_EXERCISE_. Under this line is some data; print exactly the lines from the one containing "What People Say About" through its last line, without pictures.

Dataset entries:
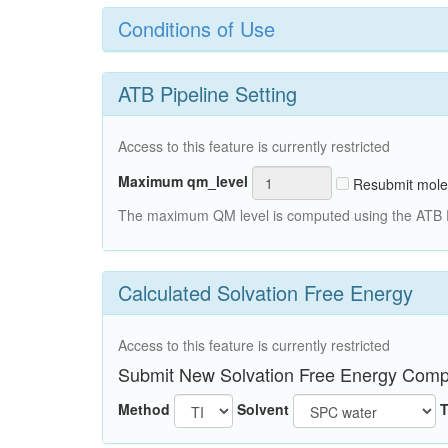
Conditions of Use
ATB Pipeline Setting
Access to this feature is currently restricted
Maximum qm_level
Resubmit mole
The maximum QM level is computed using the ATB Pi
Calculated Solvation Free Energy
Access to this feature is currently restricted
Submit New Solvation Free Energy Comp
Method
Solvent
T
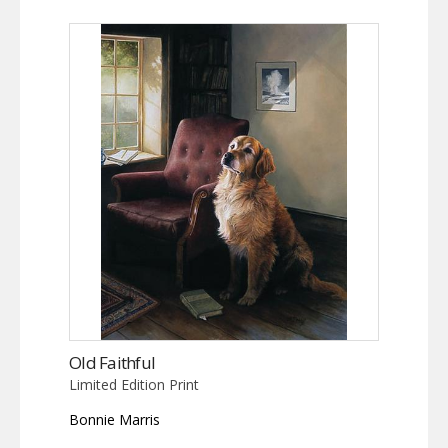
Old Faithful
Limited Edition Print
Bonnie Marris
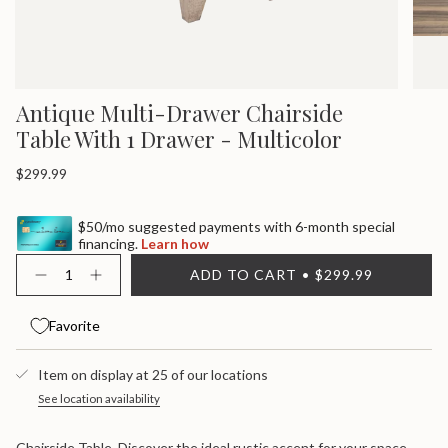
Antique Multi-Drawer Chairside
Table With 1 Drawer - Multicolor
Regular
$299.99
price
$50/mo suggested payments with 6-month special
financing.
Learn how
{"in_cart_html"=>"
ADD TO CART
$299.99
<span
Decrease
Increase
quantity
button
class=\"quantity-
for
quantity
cart\">
Antique
-
Favorite
{{
Multi-
Antique
quantity
Drawer
Multi-
}}
Chairside
Drawer
Item on display at 25 of our locations
Table
Chairside
</span>
With
Table
in
See location availability
1
With
cart",
Drawer
1
"decrease"=>"Decrease
-
Drawer
Chairside Table. Discover the ideal rustic accent for your space
Multicolor
-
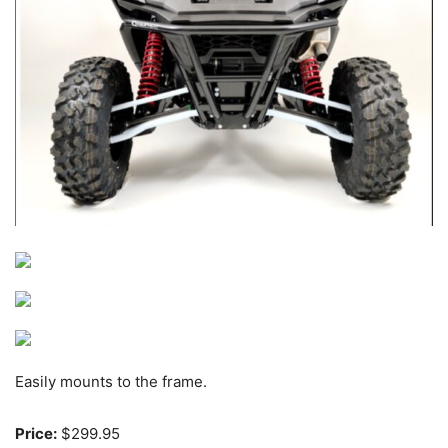
Easily mounts to the frame.
Price:
$299.95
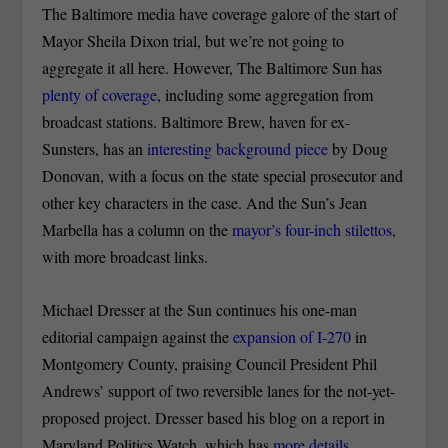
The Baltimore media have coverage galore of the start of
Mayor Sheila Dixon trial, but we’re not going to
aggregate it all here. However, The Baltimore Sun has
plenty of coverage
, including some aggregation from
broadcast stations. Baltimore Brew, haven for ex-
Sunsters, has an
interesting background piece
by Doug
Donovan, with a focus on the state special prosecutor and
other key characters in the case. And the Sun’s Jean
Marbella has a column on the
mayor’s four-inch stilettos
,
with more broadcast links.
Michael Dresser at the Sun continues his one-man
editorial campaign against the
expansion of I-270
in
Montgomery County, praising Council President Phil
Andrews’ support of two reversible lanes for the not-yet-
proposed project. Dresser based his blog on a report in
Maryland Politics Watch, which has
more details
,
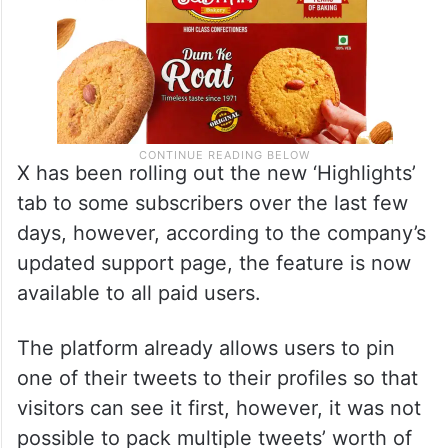
X has been rolling out the new ‘Highlights’
tab to some subscribers over the last few
days, however, according to the company’s
updated support page, the feature is now
available to all paid users.
The platform already allows users to pin
one of their tweets to their profiles so that
visitors can see it first, however, it was not
possible to pack multiple tweets’ worth of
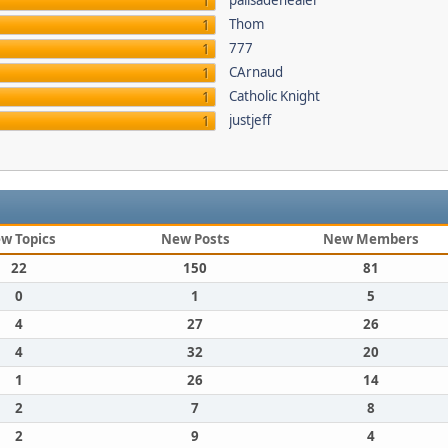
palisadehealer
1
Thom
1
777
1
CArnaud
1
Catholic Knight
1
justjeff
1
w Topics
New Posts
New Members
22
150
81
0
1
5
4
27
26
4
32
20
1
26
14
2
7
8
2
9
4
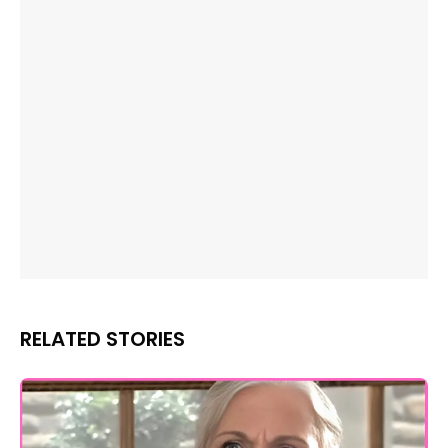
RELATED STORIES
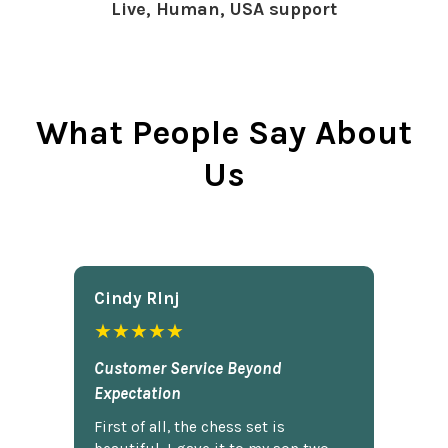
Live, Human, USA support
What People Say About
Us
Cindy Rlnj
★★★★★
Customer Service Beyond
Expectation
First of all, the chess set is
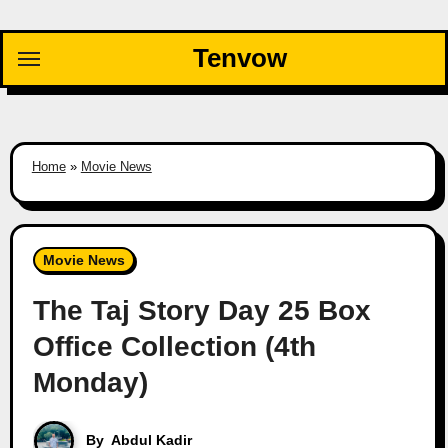
Skip
to
Tenvow
content
Home
»
Movie News
Movie News
The Taj Story Day 25 Box
Office Collection (4th
Monday)
By
Abdul Kadir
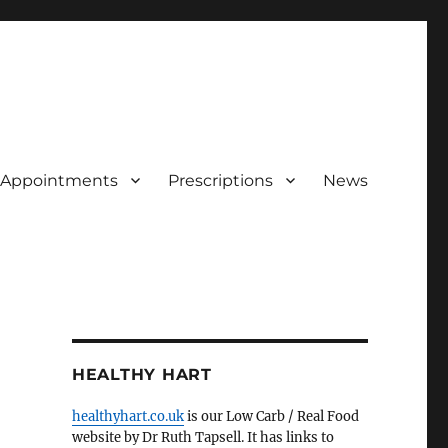
Appointments
Prescriptions
News
HEALTHY HART
healthyhart.co.uk
is our Low Carb / Real Food
website by Dr Ruth Tapsell. It has links to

_EXPECTED ANSWER_.
What People Say About
Us
Cindy Rlnj
★★★★★
Customer Service Beyond
Expectation
First of all, the chess set is
Skip
to
Tenvow
content
Home
»
Movie News
Movie News
The Taj Story Day 25 Box
Office Collection (4th
Monday)
By
Abdul Kadir
Appointments
Prescriptions
News
HEALTHY HART
healthyhart.co.uk
is our Low Carb / Real Food
website by Dr Ruth Tapsell. It has links to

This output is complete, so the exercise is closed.